- _PAGE EXCERPT_
----------

Usually a release would be marked for a stable release after a decent amount of testing... so, it should be relatively bug free. Having a new release just a few hours after this one doesn't instill a lot of confidence in their testing.
From the mailing list this is an npm fix mostly for OSX:
The main fix here is letting users on Mac to upgrade globally installed modules. Also the linux binaries have been rebuilt with an older glibc so people with older systems will actually be able to use it.
+1 Node is lots of fun, and a good platform for JavaScript. As a long time (since the late 1970s) Lisp programmer (also with lots of Ruby and Java work) I have in the past generally detested JavaScript.
That has changed, big time. I now find that JavaScript (and CoffeScript) is really a nice language. By using a small subset of the language, and always having JSLint running in IntelliJ: coding is fast, code is readable, good run time performance, and fairly low memory use. Node, Express, Meteor, and Ember.js round out the ecosystem for me.
I have had a multi-year love-fest with Clojure, but I am now seriously considering the JavaScript/Node ecosystem to be a bit more practical.
I would love to hear a more detailed reason why. I'm in the opposite boat. Been using node on a number of projects, have recently discovered clojure and want to get away from node and to clojure, once I can justify doing so.
Logging, toolchain, ease of deployment, and callback hell on "large" projects are the reasons that I'm down on node.

----------

- _WORK ORDER 1_
In the thread, what were the Linux binaries rebuilt with?
- _WORK ORDER 2_
Restate the thread starting with "Usually a release" and going on through "generally detested JavaScript.", substituting "macOS" for "Mac".
The entries below the thread come from a different source.

- _DATASET EXCERPTS_
----------

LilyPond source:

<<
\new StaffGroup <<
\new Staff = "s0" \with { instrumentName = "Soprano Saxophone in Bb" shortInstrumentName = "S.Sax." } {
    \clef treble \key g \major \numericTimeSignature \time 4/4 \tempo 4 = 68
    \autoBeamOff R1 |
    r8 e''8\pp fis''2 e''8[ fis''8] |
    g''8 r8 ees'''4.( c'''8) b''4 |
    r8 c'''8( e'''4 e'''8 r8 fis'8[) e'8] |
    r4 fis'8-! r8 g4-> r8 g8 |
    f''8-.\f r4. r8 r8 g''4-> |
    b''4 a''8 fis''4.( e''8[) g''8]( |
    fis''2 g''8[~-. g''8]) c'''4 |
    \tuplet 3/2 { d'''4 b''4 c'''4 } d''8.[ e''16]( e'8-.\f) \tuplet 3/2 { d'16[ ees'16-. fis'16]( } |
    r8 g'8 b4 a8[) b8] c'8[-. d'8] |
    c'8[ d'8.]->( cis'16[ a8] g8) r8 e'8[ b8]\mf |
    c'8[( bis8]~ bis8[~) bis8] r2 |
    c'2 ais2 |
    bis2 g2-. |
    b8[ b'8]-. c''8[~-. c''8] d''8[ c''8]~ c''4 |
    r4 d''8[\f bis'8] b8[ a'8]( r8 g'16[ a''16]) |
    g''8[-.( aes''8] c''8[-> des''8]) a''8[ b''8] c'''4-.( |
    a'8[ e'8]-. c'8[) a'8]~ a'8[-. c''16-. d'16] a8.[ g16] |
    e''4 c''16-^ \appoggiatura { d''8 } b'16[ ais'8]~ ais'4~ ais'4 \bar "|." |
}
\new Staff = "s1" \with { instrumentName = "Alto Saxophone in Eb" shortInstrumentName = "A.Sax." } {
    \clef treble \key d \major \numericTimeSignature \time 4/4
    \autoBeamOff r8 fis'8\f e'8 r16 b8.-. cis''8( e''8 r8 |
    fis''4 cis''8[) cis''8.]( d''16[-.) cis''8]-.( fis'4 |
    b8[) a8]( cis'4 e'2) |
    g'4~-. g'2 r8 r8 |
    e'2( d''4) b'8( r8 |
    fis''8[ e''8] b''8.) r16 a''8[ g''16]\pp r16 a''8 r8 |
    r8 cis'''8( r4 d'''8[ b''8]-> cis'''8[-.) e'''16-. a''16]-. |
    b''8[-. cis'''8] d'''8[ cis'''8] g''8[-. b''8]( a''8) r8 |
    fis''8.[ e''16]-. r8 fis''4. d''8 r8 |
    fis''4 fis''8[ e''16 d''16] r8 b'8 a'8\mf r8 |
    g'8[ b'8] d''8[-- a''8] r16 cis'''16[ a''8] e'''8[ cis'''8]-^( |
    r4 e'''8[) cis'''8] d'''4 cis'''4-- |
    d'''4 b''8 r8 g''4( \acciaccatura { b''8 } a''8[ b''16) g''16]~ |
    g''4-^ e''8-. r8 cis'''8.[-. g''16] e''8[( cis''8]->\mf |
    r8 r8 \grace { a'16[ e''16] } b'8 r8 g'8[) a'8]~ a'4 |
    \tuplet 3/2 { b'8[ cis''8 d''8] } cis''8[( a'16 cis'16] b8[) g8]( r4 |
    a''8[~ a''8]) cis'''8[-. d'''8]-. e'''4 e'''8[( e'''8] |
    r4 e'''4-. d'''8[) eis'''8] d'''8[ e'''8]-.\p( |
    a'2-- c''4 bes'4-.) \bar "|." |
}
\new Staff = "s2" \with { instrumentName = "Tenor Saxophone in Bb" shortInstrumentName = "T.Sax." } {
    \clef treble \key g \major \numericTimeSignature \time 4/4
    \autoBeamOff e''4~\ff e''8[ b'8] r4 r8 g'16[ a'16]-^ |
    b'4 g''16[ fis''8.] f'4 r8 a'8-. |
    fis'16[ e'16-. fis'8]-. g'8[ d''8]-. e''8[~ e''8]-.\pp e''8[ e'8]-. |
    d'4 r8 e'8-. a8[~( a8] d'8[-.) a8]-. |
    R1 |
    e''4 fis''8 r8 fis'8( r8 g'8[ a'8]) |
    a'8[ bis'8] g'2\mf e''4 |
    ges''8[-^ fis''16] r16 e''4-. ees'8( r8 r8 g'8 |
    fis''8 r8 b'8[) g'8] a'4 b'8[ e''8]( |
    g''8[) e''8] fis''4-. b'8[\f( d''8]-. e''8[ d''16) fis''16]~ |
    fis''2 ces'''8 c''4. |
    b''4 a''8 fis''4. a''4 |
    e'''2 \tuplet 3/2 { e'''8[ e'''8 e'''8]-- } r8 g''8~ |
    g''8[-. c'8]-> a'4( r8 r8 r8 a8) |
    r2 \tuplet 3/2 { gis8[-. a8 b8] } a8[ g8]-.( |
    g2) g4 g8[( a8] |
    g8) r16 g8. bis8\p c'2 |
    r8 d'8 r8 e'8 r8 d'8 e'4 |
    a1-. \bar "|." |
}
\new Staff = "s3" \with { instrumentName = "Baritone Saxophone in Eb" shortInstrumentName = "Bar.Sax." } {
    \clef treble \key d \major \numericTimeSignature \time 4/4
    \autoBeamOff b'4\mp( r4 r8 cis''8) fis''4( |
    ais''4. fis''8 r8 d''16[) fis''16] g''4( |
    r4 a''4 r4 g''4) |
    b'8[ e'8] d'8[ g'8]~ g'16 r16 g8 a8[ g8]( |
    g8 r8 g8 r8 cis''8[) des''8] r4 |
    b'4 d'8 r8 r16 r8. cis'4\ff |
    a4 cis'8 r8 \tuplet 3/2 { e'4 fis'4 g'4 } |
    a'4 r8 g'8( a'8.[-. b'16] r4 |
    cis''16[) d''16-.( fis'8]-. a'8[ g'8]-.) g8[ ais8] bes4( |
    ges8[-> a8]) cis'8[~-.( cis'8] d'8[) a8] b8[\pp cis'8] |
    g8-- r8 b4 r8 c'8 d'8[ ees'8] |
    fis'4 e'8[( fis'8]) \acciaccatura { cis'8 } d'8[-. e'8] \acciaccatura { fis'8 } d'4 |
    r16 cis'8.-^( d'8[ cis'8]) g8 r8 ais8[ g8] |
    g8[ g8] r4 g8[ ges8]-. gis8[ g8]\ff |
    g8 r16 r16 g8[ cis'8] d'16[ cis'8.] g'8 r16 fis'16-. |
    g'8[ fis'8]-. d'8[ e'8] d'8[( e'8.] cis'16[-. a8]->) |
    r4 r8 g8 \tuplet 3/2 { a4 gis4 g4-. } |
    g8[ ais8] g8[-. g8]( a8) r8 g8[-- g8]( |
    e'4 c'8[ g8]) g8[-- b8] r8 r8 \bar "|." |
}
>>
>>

----------

- _ANSWER SECTION 1_
An older glibc.

- _ANSWER SECTION 2_
Usually a release would be marked for a stable release after a decent amount of testing... so, it should be relatively bug free. Having a new release just a few hours after this one doesn't instill a lot of confidence in their testing.
From the mailing list this is an npm fix mostly for OSX:
The main fix here is letting users on macOS to upgrade globally installed modules. Also the linux binaries have been rebuilt with an older glibc so people with older systems will actually be able to use it.
+1 Node is lots of fun, and a good platform for JavaScript. As a long time (since the late 1970s) Lisp programmer (also with lots of Ruby and Java work) I have in the past generally detested JavaScript.